Numerous implantable medical devices exist today that implement a variety of detection schemes and therapies to address various cardiac arrhythmias while supporting heart function to facilitate adequate blood flow to fulfill the needs of the body's tissues. Typically, the heart loses propulsive power because the cardiac muscle loses capacity to stretch and contract. Often, the ventricles do not adequately fill with blood between heartbeats and the valves regulating blood flow may become leaky, allowing regurgitation or backflow of blood. The impairment of arterial circulation deprives vital organs of oxygen and nutrients. Fatigue, weakness, and inability to carry out daily tasks may result.
Not all cardiac patients suffer debilitating symptoms immediately. Some may live actively for years. Yet, with few exceptions, the disease is relentlessly progressive. As cardiac disease progresses, it tends to become increasingly difficult to manage. Even the compensatory responses it triggers in the body may themselves eventually complicate the clinical prognosis. For example, when the heart attempts to compensate for reduced cardiac output, it adds muscle causing the ventricles to grow in volume in an attempt to pump more blood with each heartbeat. This places a still higher demand on the heart's oxygen supply. If the oxygen supply falls short of the growing demand, as it often does, further injury to the heart may result. The additional muscle mass may also stiffen the heart walls to hamper rather than assist in providing cardiac output.
Current standard treatment for cardiac diseases is typically centered around treatment with medicine. Cardiac surgery has also been performed on a small percentage of patients with particular etiologies. Although advances in pharmacological therapy have significantly improved the survival rate and quality of life of patients, some cardiac patients are refractory to drug therapy, have a poor prognosis and limited exercise tolerance. In recent years, implantable cardiac devices, such as pacemakers and implantable cardioverter defibrillators (ICDs) have emerged as effective treatments for many patients with drug-refractory cardiac disease.

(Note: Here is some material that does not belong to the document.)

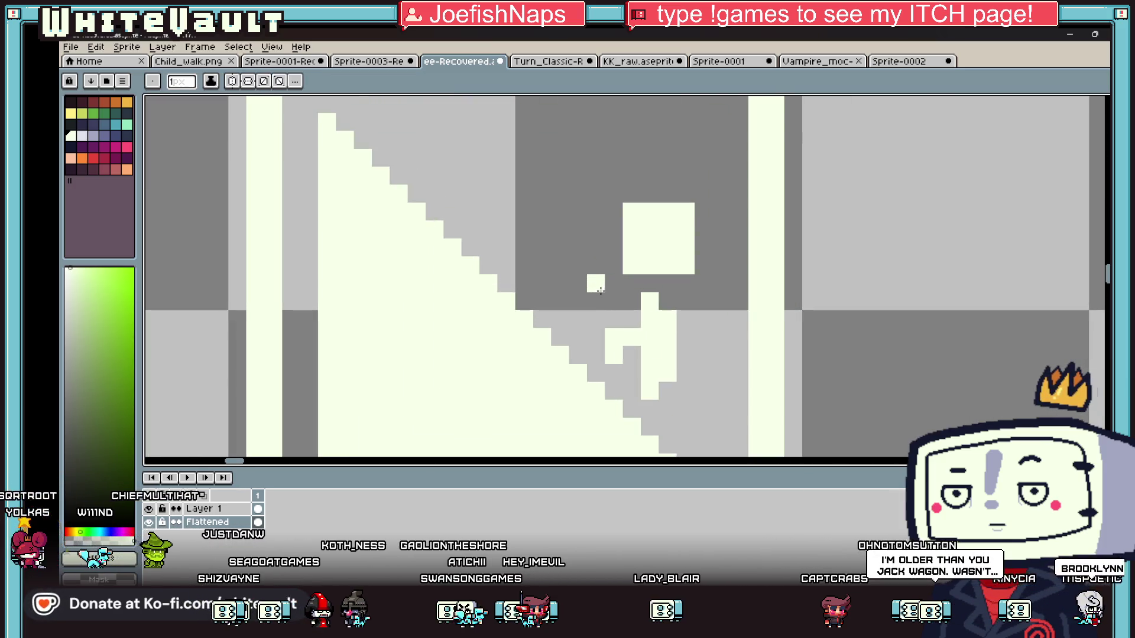
pyautogui.moveTo(599, 291); pyautogui.dragTo(452, 139)
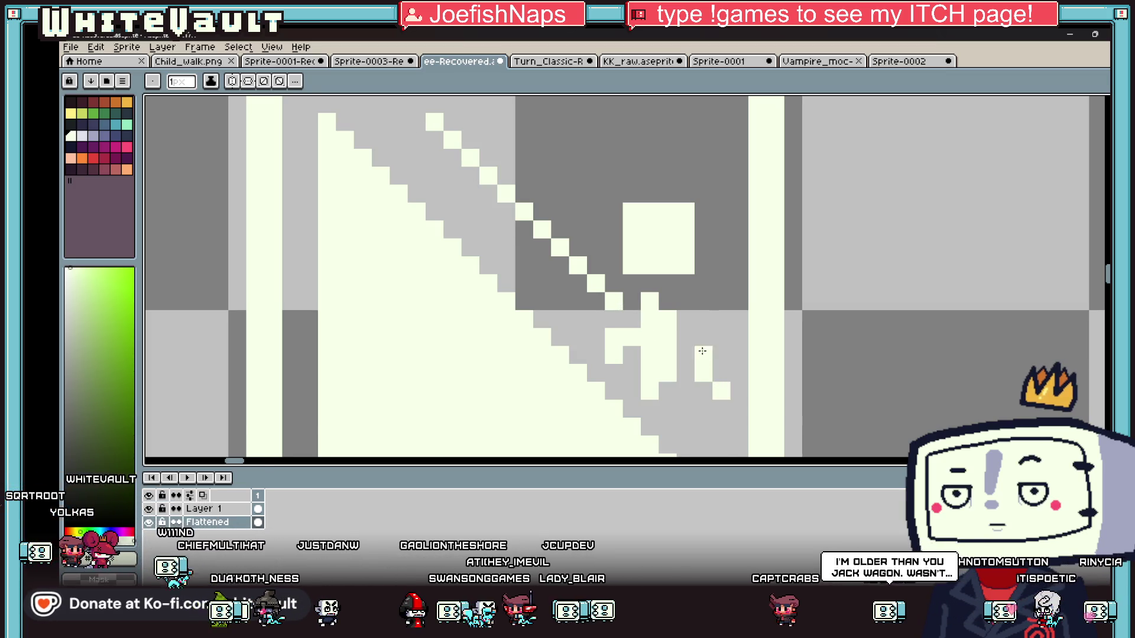
pyautogui.scroll(-4, 709, 354)
pyautogui.scroll(2, 727, 350)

For implantable device systems, safety and ease of operation are important. In at least some known systems, a user (e.g., a physician) must program, into the implantable device prior to or during implantation, lead configurations for the implantable device based on the type of lead implanted. Further, nearly all modern cardiac implantable systems that support pacing require an external instrument a programmer) to perform the programming. Accordingly, it would be desirable to have an implantable device that is able to automatically determine pace and sense configurations to provide cardiac support to the patient with or without pre-programming, improving flexibility for the system and reducing time required for the implantation procedure.